Collected data →
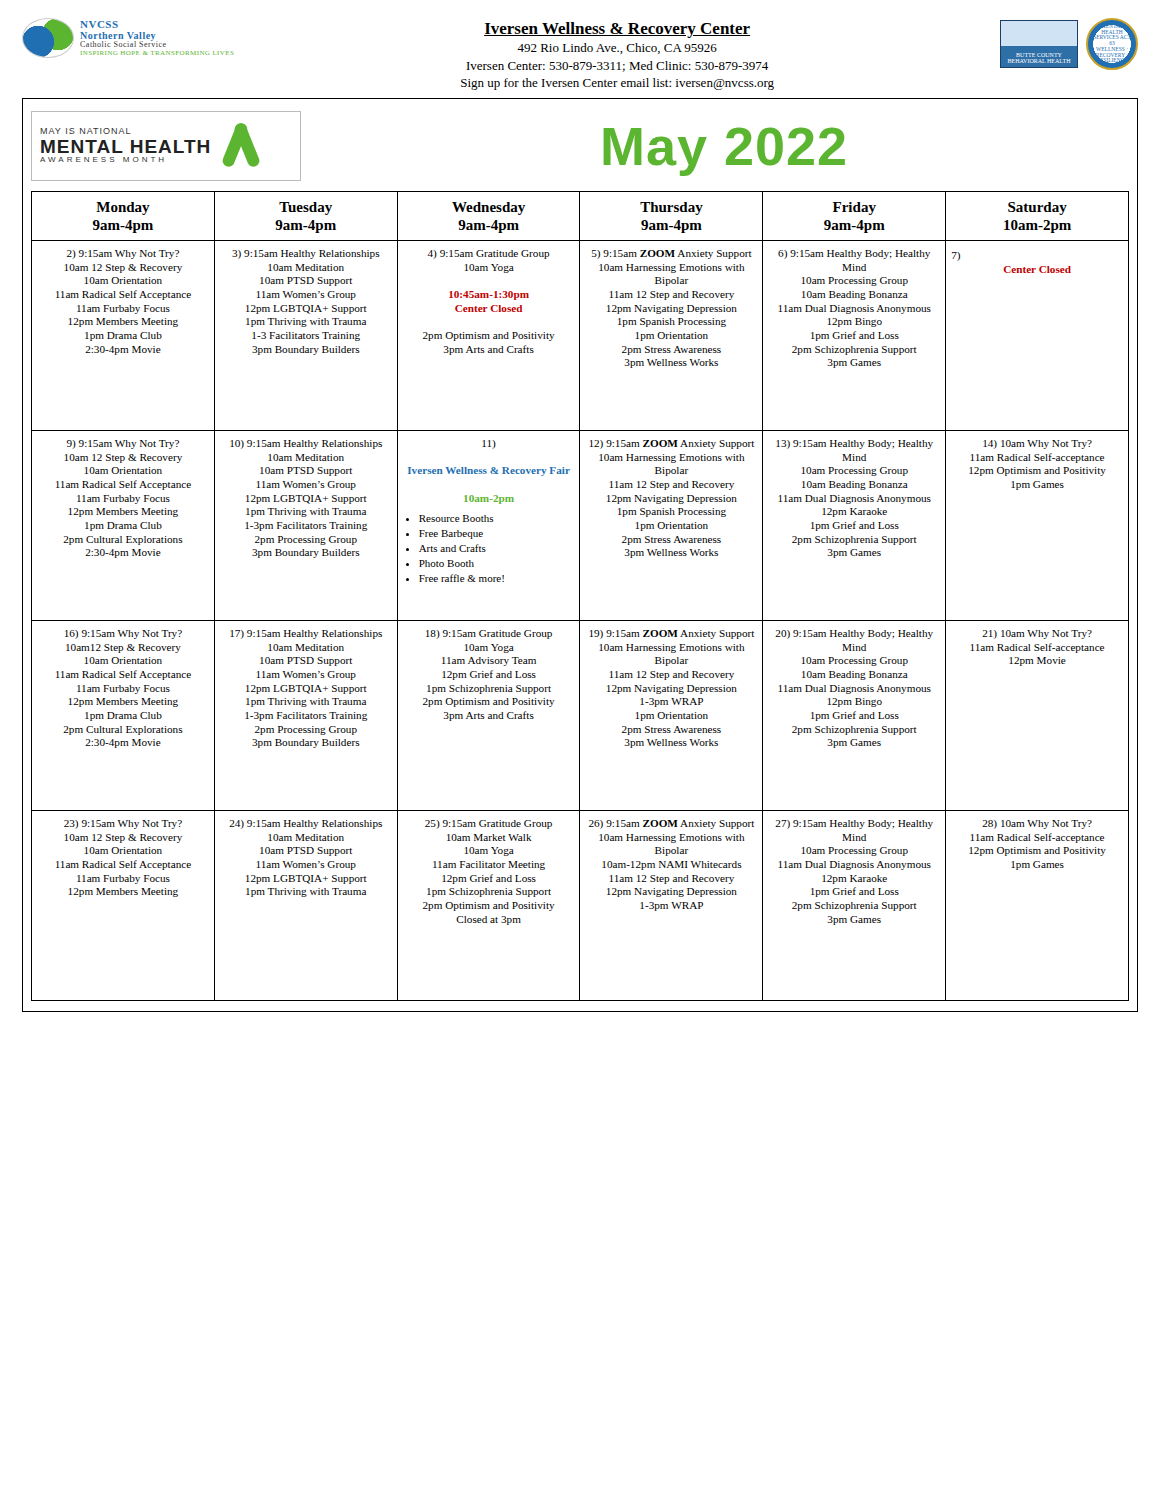NVCSS
Northern Valley
Catholic Social Service
INSPIRING HOPE & TRANSFORMING LIVES
Iversen Wellness & Recovery Center
492 Rio Lindo Ave., Chico, CA 95926
Iversen Center: 530-879-3311; Med Clinic: 530-879-3974
Sign up for the Iversen Center email list: iversen@nvcss.org
BUTTE COUNTY
BEHAVIORAL HEALTH
MENTAL HEALTH SERVICES ACT
63
WELLNESS · RECOVERY · RESILIENCE
MAY IS NATIONAL
MENTAL HEALTH
AWARENESS MONTH
May 2022
| Monday 9am-4pm | Tuesday 9am-4pm | Wednesday 9am-4pm | Thursday 9am-4pm | Friday 9am-4pm | Saturday 10am-2pm |
| --- | --- | --- | --- | --- | --- |
| 2) 9:15am Why Not Try? 10am 12 Step & Recovery 10am Orientation 11am Radical Self Acceptance 11am Furbaby Focus 12pm Members Meeting 1pm Drama Club 2:30-4pm Movie | 3) 9:15am Healthy Relationships 10am Meditation 10am PTSD Support 11am Women’s Group 12pm LGBTQIA+ Support 1pm Thriving with Trauma 1-3 Facilitators Training 3pm Boundary Builders | 4) 9:15am Gratitude Group 10am Yoga 10:45am-1:30pm Center Closed 2pm Optimism and Positivity 3pm Arts and Crafts | 5) 9:15am ZOOM Anxiety Support 10am Harnessing Emotions with Bipolar 11am 12 Step and Recovery 12pm Navigating Depression 1pm Spanish Processing 1pm Orientation 2pm Stress Awareness 3pm Wellness Works | 6) 9:15am Healthy Body; Healthy Mind 10am Processing Group 10am Beading Bonanza 11am Dual Diagnosis Anonymous 12pm Bingo 1pm Grief and Loss 2pm Schizophrenia Support 3pm Games | 7) Center Closed |
| 9) 9:15am Why Not Try? 10am 12 Step & Recovery 10am Orientation 11am Radical Self Acceptance 11am Furbaby Focus 12pm Members Meeting 1pm Drama Club 2pm Cultural Explorations 2:30-4pm Movie | 10) 9:15am Healthy Relationships 10am Meditation 10am PTSD Support 11am Women’s Group 12pm LGBTQIA+ Support 1pm Thriving with Trauma 1-3pm Facilitators Training 2pm Processing Group 3pm Boundary Builders | 11) Iversen Wellness & Recovery Fair 10am-2pm Resource Booths Free Barbeque Arts and Crafts Photo Booth Free raffle & more! | 12) 9:15am ZOOM Anxiety Support 10am Harnessing Emotions with Bipolar 11am 12 Step and Recovery 12pm Navigating Depression 1pm Spanish Processing 1pm Orientation 2pm Stress Awareness 3pm Wellness Works | 13) 9:15am Healthy Body; Healthy Mind 10am Processing Group 10am Beading Bonanza 11am Dual Diagnosis Anonymous 12pm Karaoke 1pm Grief and Loss 2pm Schizophrenia Support 3pm Games | 14) 10am Why Not Try? 11am Radical Self-acceptance 12pm Optimism and Positivity 1pm Games |
| 16) 9:15am Why Not Try? 10am12 Step & Recovery 10am Orientation 11am Radical Self Acceptance 11am Furbaby Focus 12pm Members Meeting 1pm Drama Club 2pm Cultural Explorations 2:30-4pm Movie | 17) 9:15am Healthy Relationships 10am Meditation 10am PTSD Support 11am Women’s Group 12pm LGBTQIA+ Support 1pm Thriving with Trauma 1-3pm Facilitators Training 2pm Processing Group 3pm Boundary Builders | 18) 9:15am Gratitude Group 10am Yoga 11am Advisory Team 12pm Grief and Loss 1pm Schizophrenia Support 2pm Optimism and Positivity 3pm Arts and Crafts | 19) 9:15am ZOOM Anxiety Support 10am Harnessing Emotions with Bipolar 11am 12 Step and Recovery 12pm Navigating Depression 1-3pm WRAP 1pm Orientation 2pm Stress Awareness 3pm Wellness Works | 20) 9:15am Healthy Body; Healthy Mind 10am Processing Group 10am Beading Bonanza 11am Dual Diagnosis Anonymous 12pm Bingo 1pm Grief and Loss 2pm Schizophrenia Support 3pm Games | 21) 10am Why Not Try? 11am Radical Self-acceptance 12pm Movie |
| 23) 9:15am Why Not Try? 10am 12 Step & Recovery 10am Orientation 11am Radical Self Acceptance 11am Furbaby Focus 12pm Members Meeting | 24) 9:15am Healthy Relationships 10am Meditation 10am PTSD Support 11am Women’s Group 12pm LGBTQIA+ Support 1pm Thriving with Trauma | 25) 9:15am Gratitude Group 10am Market Walk 10am Yoga 11am Facilitator Meeting 12pm Grief and Loss 1pm Schizophrenia Support 2pm Optimism and Positivity Closed at 3pm | 26) 9:15am ZOOM Anxiety Support 10am Harnessing Emotions with Bipolar 10am-12pm NAMI Whitecards 11am 12 Step and Recovery 12pm Navigating Depression 1-3pm WRAP | 27) 9:15am Healthy Body; Healthy Mind 10am Processing Group 11am Dual Diagnosis Anonymous 12pm Karaoke 1pm Grief and Loss 2pm Schizophrenia Support 3pm Games | 28) 10am Why Not Try? 11am Radical Self-acceptance 12pm Optimism and Positivity 1pm Games |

WHAT YOU ARE ASKED TO DO → When a line of the records holds the word "MENTAL", copy that line.

RESULT BELOW →
MENTAL HEALTH SERVICES ACT
MENTAL HEALTH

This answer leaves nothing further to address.